Friday, September 11, 2009

I'm an Afterthought...and that hurts.

I feel like just sitting in my corner chair and staring, or laying in bed all day...waiting impatiently for each minute, each hour, each day to end.

Dr. X says...(I am paraphrasing with my understanding of what he said...I can't remember exactly what he said), I need to hold on to the moments of happiness, or the moments of joy I do have. That if my mood remains like this I need to try to recognize there are moments that I enjoy.

That is not the life I want. I do not feel a life with extended periods of intensely painful and severe depression symptoms punctuated by brief moments worth experiencing is, for me, a life worth experiencing.

I know, and believe that for some people this might work, or sustain them. I think I used to manage by knowing this would pass, and things would get better. I no longer believe that. I am so tired of trying, and failing to get well.

I am so sick of trying treatments, therapy, medicines that never work, tired of trying to explain what is going on to my family (who I love so immensely it hurts). It hurts so much that I love them and need them and want so badly for them to understand me, to reach out, to help me...and they don't seem to get how much I need them.

I was thinking about why, at 44, I still so desperately need my family's approval, love and support. It feels so childish. I realized yesterday that a life is worth experiencing and living if you have someone who thinks of you on a regular basis. It is as though you really exist if someone wants and needs you here. I mean really needs you...in the way I desperately need my family.

I used to feel my Mom was like that. She would call me and ask how I was, and as if I was okay, or wanted to talk. She always had time for me. She went out of her way to love me, to visit me, to include me in all family functions. I remember thinking there was something pathological about how much I needed my Mom all the time. I was very independent and too care of myself, but always there was an underlying need to be loved by my Mom. It seemed unadult like on one hand, but on the other hand her love sustained me through even the worst of the worst.

Now I feel like my Dad and Stepmom see me as the "problem child" and have taken a ..."wait til she hits rock bottom stance"...as though I were an addict in need of toughlove, rather than mentally ill. I feel as though they actually avoid me.

note: I don't believe addiction is treatable with toughlove...I think it is an illness too. I think all humans need love and compassion to fulfill themselves.
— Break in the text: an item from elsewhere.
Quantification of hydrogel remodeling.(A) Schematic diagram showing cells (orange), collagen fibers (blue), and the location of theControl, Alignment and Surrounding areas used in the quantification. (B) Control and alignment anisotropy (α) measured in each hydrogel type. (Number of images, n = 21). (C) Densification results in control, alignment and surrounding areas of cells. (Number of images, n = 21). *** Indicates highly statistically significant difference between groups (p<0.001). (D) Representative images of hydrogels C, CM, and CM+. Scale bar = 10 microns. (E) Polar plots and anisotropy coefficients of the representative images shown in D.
My sisters' have their own family's to worry about...so I am a passing thought. I feel so alone. I feel lie a burden. I feel like I am an afterthought, a sister and daughter who has completely disappointed her family. I feel avoided. I want my Mom back.

3 comments:

Friend of the Bear said...

Hi. I feel lonely too. My mother died many years ago and my father hasn't called me in the last decade. I tried with him, but no dice. He just wasn't interested. I truly am completely alone with my depression and feelings of helplessness.

At least your father is interested in talking to you. At least you have a boyfriend, even if it is not perfect. Nothing is ever perfect. But you do have people who care about you and care if you wake up tomorrow and would miss you if you didn't.
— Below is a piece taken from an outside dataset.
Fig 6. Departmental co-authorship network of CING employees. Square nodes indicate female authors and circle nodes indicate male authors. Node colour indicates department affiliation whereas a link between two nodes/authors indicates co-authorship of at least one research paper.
So you have more than some of us.

I know the frustration of persistent mental illness. I also know it is just a fraction easier to bear when there are other people near by. Remember, it is your depression that makes you think they do not care. It is not a true reflection of reality.

Best wishes,
Bearfriend xx

Aqua said...

Hi Friend of Bear,
Thanks for taking the time to comment.I am so sorry to hear about your Mom passing. I am also sad to hear you are so alone. I know I have some people around me who love me. I guess I really should feel lucky.
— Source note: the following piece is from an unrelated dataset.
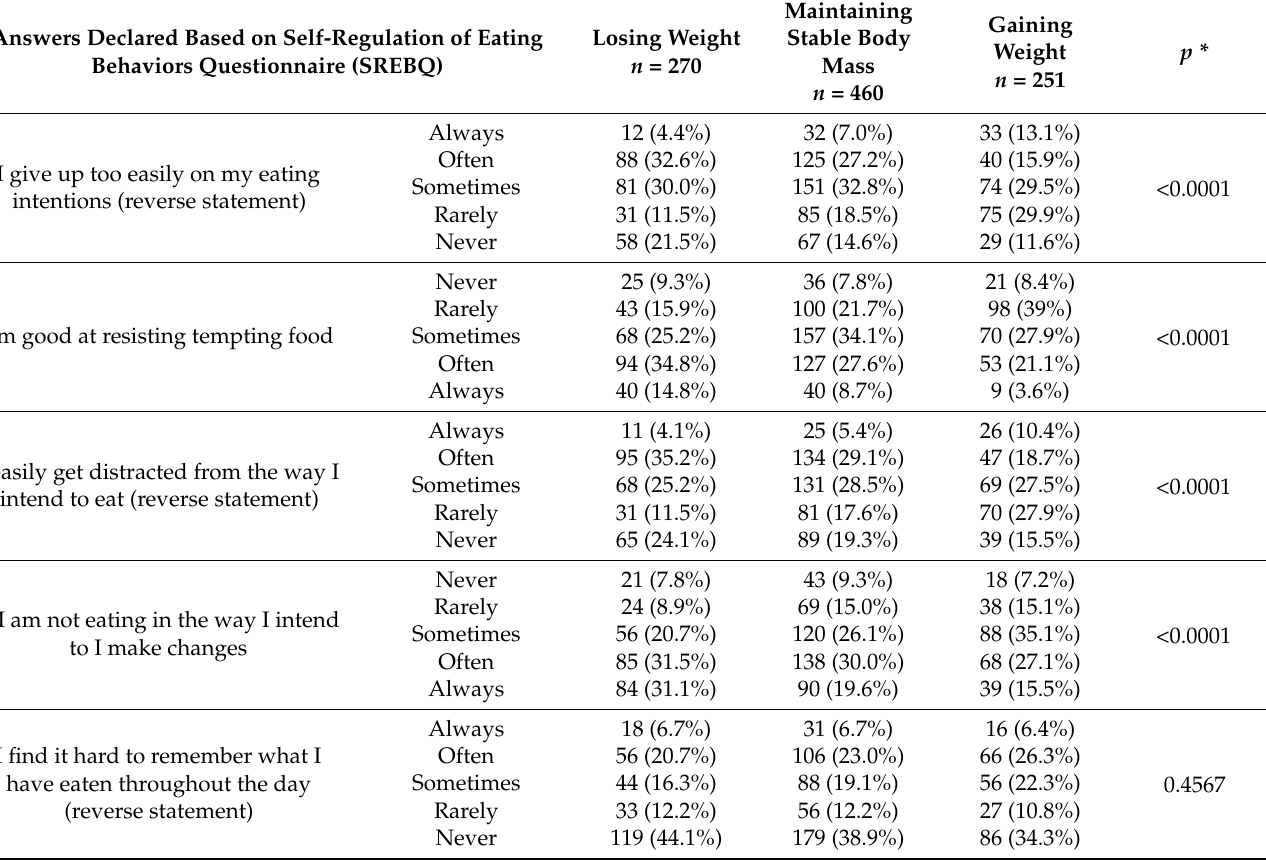
Table 5. The self-regulation of eating behaviors assessed using the Self-Regulation of Eating Behaviour Questionnaire (SREBQ), within the Polish Adolescents’ COVID-19 Experience (PLACE-19)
When I wrote this post I was concerned I would come across as whiny given I know there are those who love me. I didn't write this post very well...because I was tired, and trying to express my difficulty feeling so much intense love for my family; it is almost like I want so badly to be an old fashioned connected extended family, where we all care for and take care of each other, and support each other. This type of a dynamic feels like an intense need in me...but no such family exists since my Mom died.

It may have sound like my Dad communicates with me, but my Dad has no interest in talking to me either. He avoids me like the plague. If we talk it is always me initiating the talk, and it rarely...read infintisimely small part of the time...goes well.

Sorry if my post hurt you. I really hope you are able to find a supportive and connecting relationship. It sounds like the Bear has been that for you in the past. I have not read enough of your blog to find out what has made that relationship less fullfilling to you, but I hope it can return to its full beauty like in your profile statement.

Take care,
...aqua

Harriet said...

You don't sound whiny, you sound like you are in pain. I'm sorry that you feel that you have disappointed your family. I have a feeling that is not true though. The way they act should not be a reflection of you. You have done many things to make your family proud, your mom was proud of you so you must know you never disappointed her. Your family is just not supportive, and I'm sorry for that. It sucks.

As for having moments of happiness - I know how you feel. Who just wants moments? Are moments of happiness enough? I think we're in agreement that moments are not enough.